Park Chan-wook s’est imposé depuis plus de dix ans comme le digne représentant d’un cinéma sud-coréen à la fois exigeant et terriblement populaire, ses œuvres atteignant systématiquement plusieurs millions d’entrées dans son pays natal. Sa réalisation unique et inénarrable est reconnaissable entre mille, n’hésitant pas à sublimer la fureur pour plonger dans les tréfonds des âmes torturées de ses personnages, bien que depuis son premier film en langue anglaise avec «Stoker», la symbolique de la violence y soit plus étouffée. Récompensé à deux reprises au Festival de Cannes (Grand Prix en 2000 pour «Old Boy» et Prix du Jury en 2009 pour «Thirst»), le cinéaste est cette année reparti avec le Prix de la mise en scène pour «Decision to Leave», dont le titre nébuleux laissait présager un polar noir sensuel, s’inscrivant dans la droite lignée du thriller érotique des années 90, «Basic Instinct» en tête, et la figure désormais usée jusqu’à la corde de la femme fatale. C’est tout le projet mené d’une main de maître par Park Chan-wook, celui de cambrioler un genre cinématographique surreprésenté, en retirer tous ses artifices et l’élever vers des sommets de virtuosité encore jamais atteints dans son cinéma. De là, à partir d’une prémisse à première vue très classique, Park Chan-wook va faire étalage de toute son inventivité visuelle et picturale, non pas pour verser dans la sur-esthétisation, mais au contraire retranscrire à l’image les sentiments de ses personnages hors du temps, comme dans l’expectative de quelque chose qui ne se produira jamais. Dans ce qui n’était qu’une enquête d’investigation soporifique, «Decision to Leave» bascule d’un revers de main dans la romance funèbre et sibylline dans laquelle le spectateur est plongé dans une toute autre réalité.

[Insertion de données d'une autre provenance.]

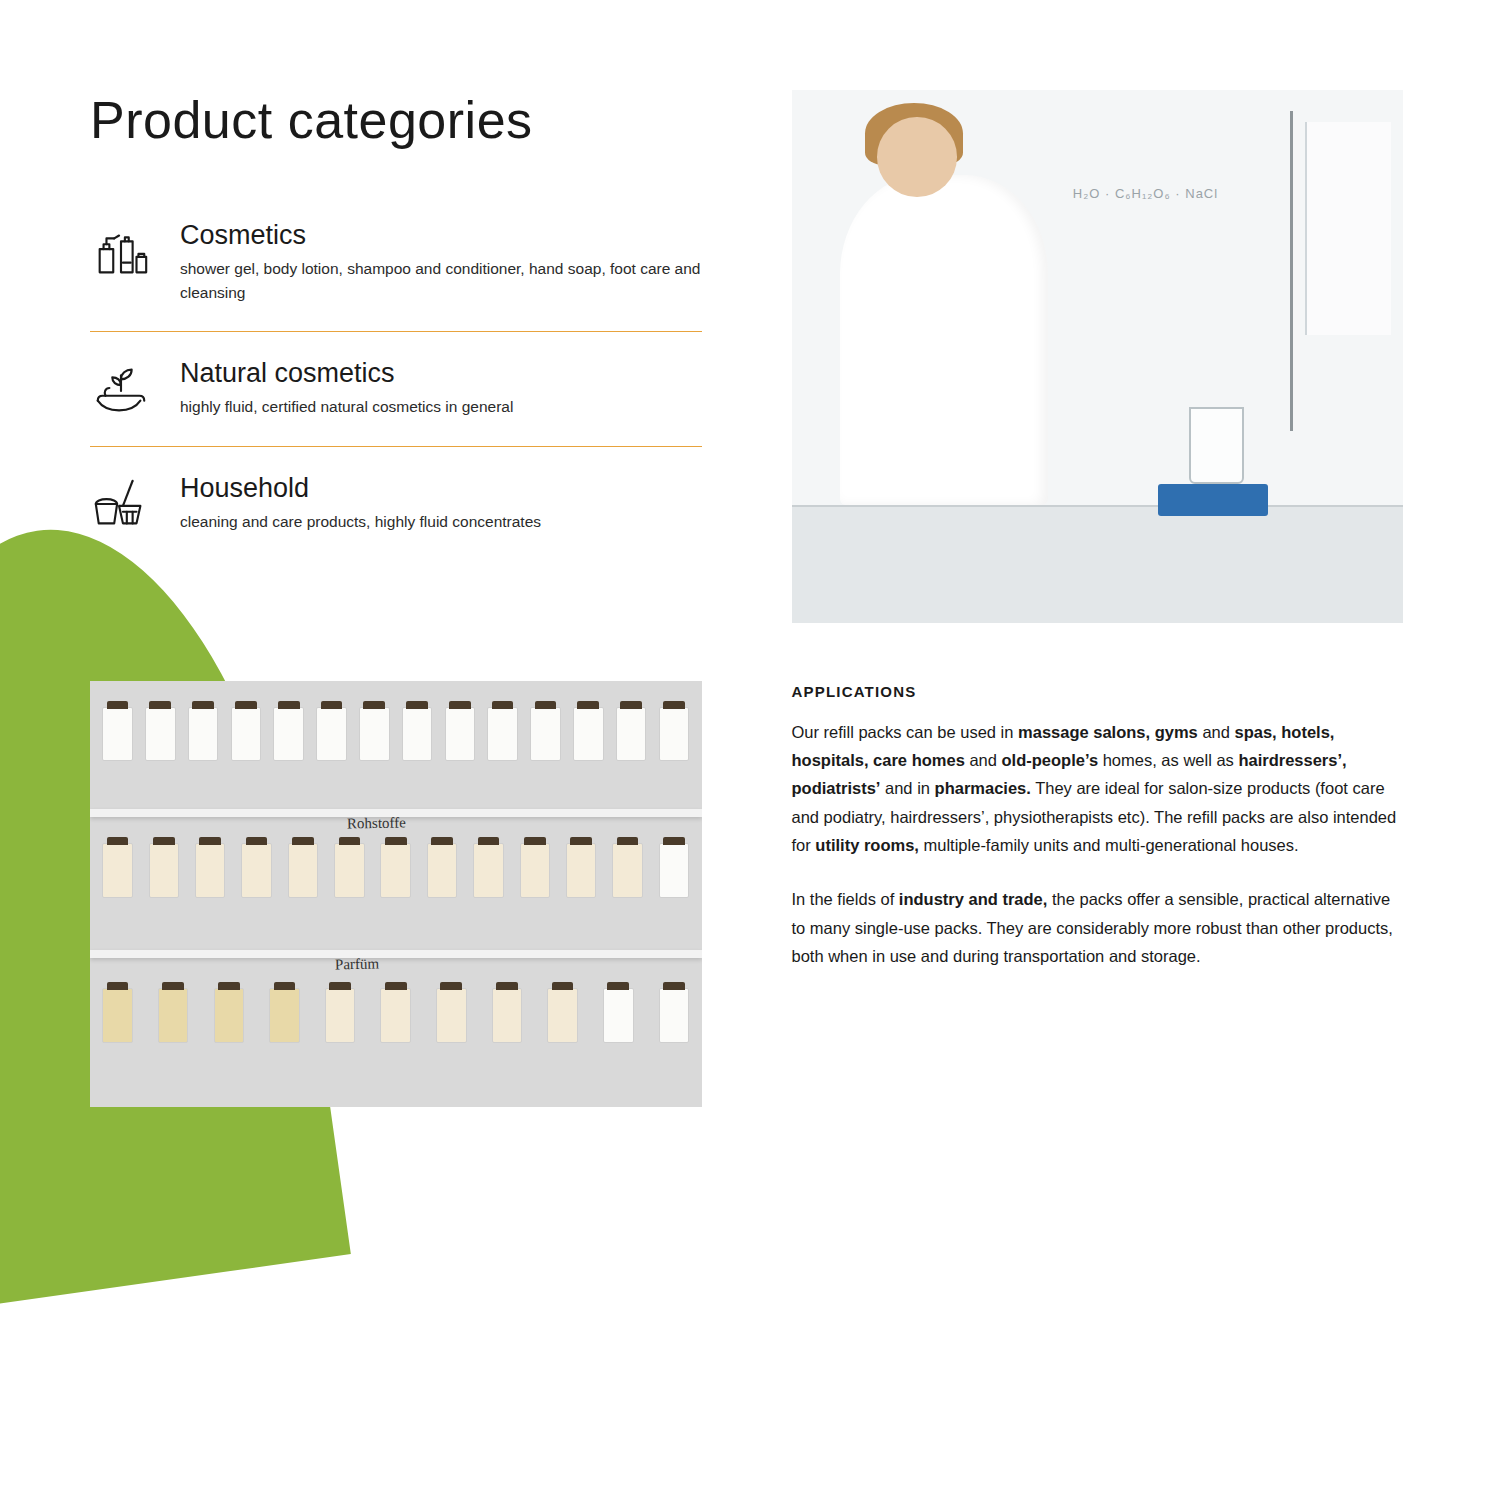Product categories
Cosmetics
shower gel, body lotion, shampoo and conditioner, hand soap, foot care and cleansing
Natural cosmetics
highly fluid, certified natural cosmetics in general
Household
cleaning and care products, highly fluid concentrates
Rohstoffe Parfüm
H₂O · C₆H₁₂O₆ · NaCl
APPLICATIONS
Our refill packs can be used in massage salons, gyms and spas, hotels, hospitals, care homes and old-people’s homes, as well as hairdressers’, podiatrists’ and in pharmacies. They are ideal for salon-size products (foot care and podiatry, hairdressers’, physiotherapists etc). The refill packs are also intended for utility rooms, multiple-family units and multi-generational houses.
In the fields of industry and trade, the packs offer a sensible, practical alternative to many single-use packs. They are considerably more robust than other products, both when in use and during transportation and storage.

Ce qu’il y a de plus fascinant dans «Decision to Leave», c’est sa capacité à mêler le thriller atmosphérique aux codes de la romance noire, où l’enquête policière orchestre sans cesse des séquences de séduction en apnée, comme cette scène d’une drôlerie désarmante où l’interrogatoire de la suspecte se transforme en dîner romantique, tandis qu’en parallèle les moments d’attraction passionnée viennent fomenter les soupçons et faux préjugés sur cette suspecte aux yeux impénétrables. Par la même occasion, Park Chan-wook se réapproprie la mythologie de la femme fatale, maintes fois traitée au cinéma, parfois avec une misogynie crasse, et la transforme en figure moderne, indépendante du personnage masculin, n’hésitant pas à réécrire perpétuellement sa vie au travers de ses témoignages dans le seul but de survivre et continuer sa relation fiévreuse et frénétique avec l’enquêteur incarné par Park Hae-il. En cela, soulignons la performance exceptionnelle de Tang Wei dans la peau de Seo-rae, la véritable héroïne du film, qui déroute autant qu’elle fascine, comme l’atteste une scène enneigée à la lisière de l’onirisme où un plan-séquence subjectif vient questionner une nouvelle fois le spectateur sur la double nature du personnage féminin.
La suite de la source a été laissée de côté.